Task one is always to place the Fabricator somewhere safe, followed by spending power to create defences including gun turrets, decoys, shock traps, and gun lockers (in which you can store a fully-loaded back-up piece, y’know, for close encounters). Then the timer counts down and you fend off wave after wave of enemies. By now, Horde Mode requires no further description, but this time around it feels like the culmination of the initial idea. It’s slick and fluid and ridiculously addictive; the teamwork element is tighter, the mix of classes make it much more tactical and the addition of Bounty cards and modifiers introduces even more depth to an already excellent game mode. You’ll come for the campaign, but you’ll stay for Horde.
It’s worth mentioning that alongside titles like Forza Horizon 3, Xbox One has suddenly, inexplicably, become the leader in making things look pretty on console. On a 4KTV it is astonishing to look at, but even without the benefit of an Xbox One S and 4KTV Gears of War 4 is stupendously attractive.

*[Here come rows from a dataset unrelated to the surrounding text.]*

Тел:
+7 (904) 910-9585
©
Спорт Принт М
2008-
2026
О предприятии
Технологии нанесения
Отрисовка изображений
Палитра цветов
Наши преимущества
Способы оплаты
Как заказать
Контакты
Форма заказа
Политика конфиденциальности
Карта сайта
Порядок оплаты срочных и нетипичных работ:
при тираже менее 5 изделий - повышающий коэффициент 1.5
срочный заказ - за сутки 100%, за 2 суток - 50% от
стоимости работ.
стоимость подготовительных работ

Cutscenes are incredible, the environments are highly-detailed, the weather effects are on another level and the lighting is, quite simply, some of the best I’ve seen. Once the visuals are combined with the sound direction, it all becomes something of a feast for the sense. Atmosphere drips from every grimy surface, rattles in the reverb of every spent round, howls in the screaming ululation of each devastating windstorm. It’s a masterclass in presentation.
If there’s a complaint worth making it’s that the story never really gets going. In many ways, this installment feels like a set-up for what’s to come; it feels like Part One rather than its own beast, and as such it lacks some of the tension and immediacy of previous entries. Reading that back it seems an almost silly complaint to level at a Gears game, but it’s noticeable because in the past each entry has had a recognisable beginning, middle and end, whereas 4 never loses the sense that it’s prelude to something greater.
But let’s be honest, you didn’t come for that. You came to take down a Corpser with the Hammer of Dawn; you came to battle a twenty-ton troop plane from the back of a motorcycle; you came to pursue a monstrous beast through an ancient wind-blown castle; you came to chainsaw Locust in half, scratch another grub and close those damn E-Holes. That’s what Gears of War 4 is all about: bombast, spectacle, explosions, blood, guts and carnage; not so much strumming on your heartstrings as stomping up and down on them. It might not be agile, but it’s pretty, it’s clever, it’s honest, and it’s a ton of fun.
Campaign is incredible
Refined Horde Mode is fantastic
Characters feel a little unwieldy
Story is more set-up than pay-off
Multiplayer can be impenetrable
Gears of War returns with a bang. Consistently thrilling and relentlessly entertaining, Gears 4 is comfortably one of the best shooters of the generation so far.